Set of scripts to turn .bag files into labeled data with minimal human interaction. (Partly private repositories)

Primary LanguagePython

Dataset Creation Pipeline

Set of scripts to turn .bag files into labeled data with minimal human interaction. Some of the scripts and repositories used are private. The pipeline is specifically set up to work with the terrasentia dataset of Jose Cuaran


  1. Have dataset_creation repository cloned (the repo, where this readme is inside).
  2. Have the rosbag2csv and rowfollow_eval repositories cloned and organized as subdirectories of this directory. So, the structure should be: dataset_creation
    ... /rosbag2csv/
    ... /rowfollow_eval/
    Note that rowfollow_eval/ and rosbag2csv/ are in the .gitignore file of the dataset_creation repository
  3. Have a trained_parameters.ckpt file at dataset_creation/rowfollow_eval/trained_parameters.ckpt
  4. (optional): Change the device variable inside get_heuristic_labels.py to a suitable device, f.e. 'cuda'or 'cpu' or 'mps'

The only files in the subdirectories of this directory, which are directly called are rosbag2csv.py and get_heuristic_labels.py. Some other files are used for util purposes, some files are not used at all, f.e. eval.py, heuristics_tryout.py, get_all_topics.py.


  1. Prepare the directories. This turns the .bag files into pictures, where each bagfile gets its own folder. It also creates /heuristic folders which will be used in step 2.
    source prepare.sh /path/to/input_dir_with_bagfiles /path/to/output_dir
    for example: source prepare.sh /home/tom/Documents/research_assistance/ /home/tom/Documents/research_assistance/dataset
    Should use absolute paths.

  2. Manually go through /path/to/output_dir/$bag_name/left_cam/heuristic and /path/to/output_dir/$bag_name/right_cam/heuristic and delete pics that have a bad heuristical prediction.

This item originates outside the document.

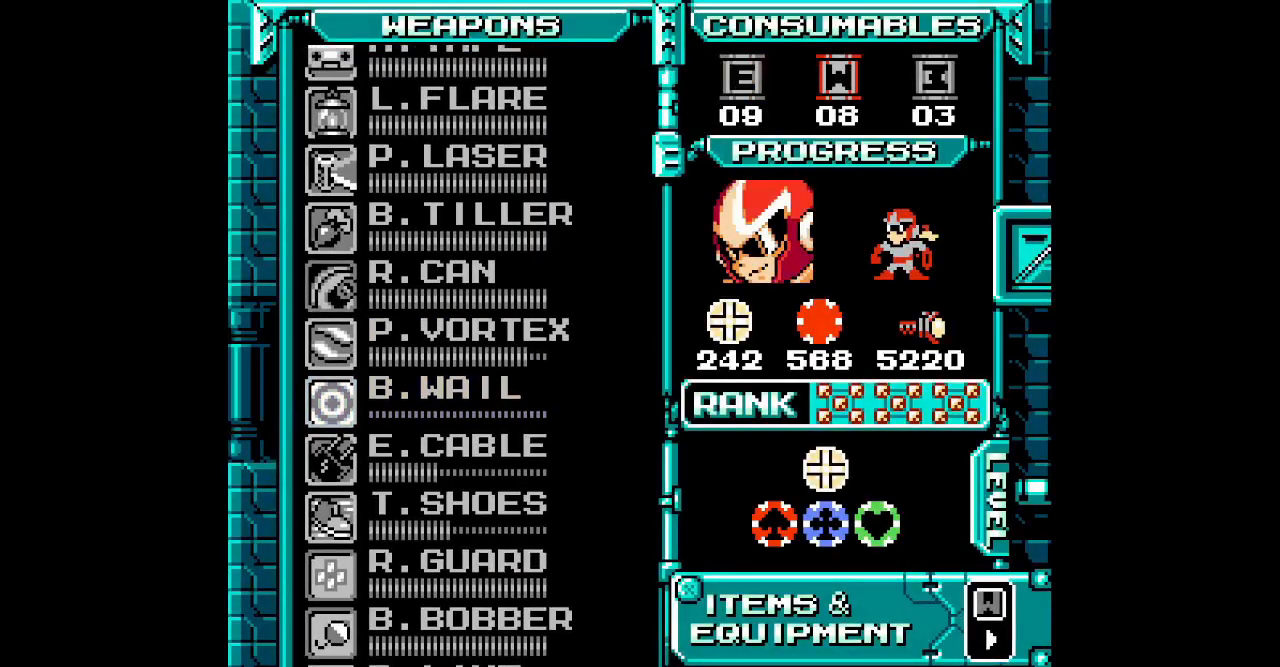
{"buttons": [], "events": [[50, "R3", "up"], [183, "DPAD_UP", "down"], [267, "DPAD_UP", "up"], [350, "DPAD_UP", "down"], [433, "DPAD_UP", "up"]]}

  3. Cleanup the directories, leaving behind only pictures which have good predictions inside respective labels.csv
    source cleanup.sh /path/to/output_dir
    for example: source cleanup.sh /home/tom/Dcouments/research_assistance/dataset
    Should use absolute paths.

  4. (completely optional)
    python3 /path/to/file/test_visual.py $folder_name f.e. python3 ./cleanup.py ../../dataset/$bag_name/left_cam -> will create new folder /test inside /left_cam and write pictures into it with labels as they are currently in /left_cam/labels.csv, to check, if the labeling process makes sense


Written by Thomas Woehrle in January and February of 2024. Supervised by Arun Narenthiran V Sivakumar. See also acknowledgements in the README.md of the rosbag2csv and rowfollow_eval repositories.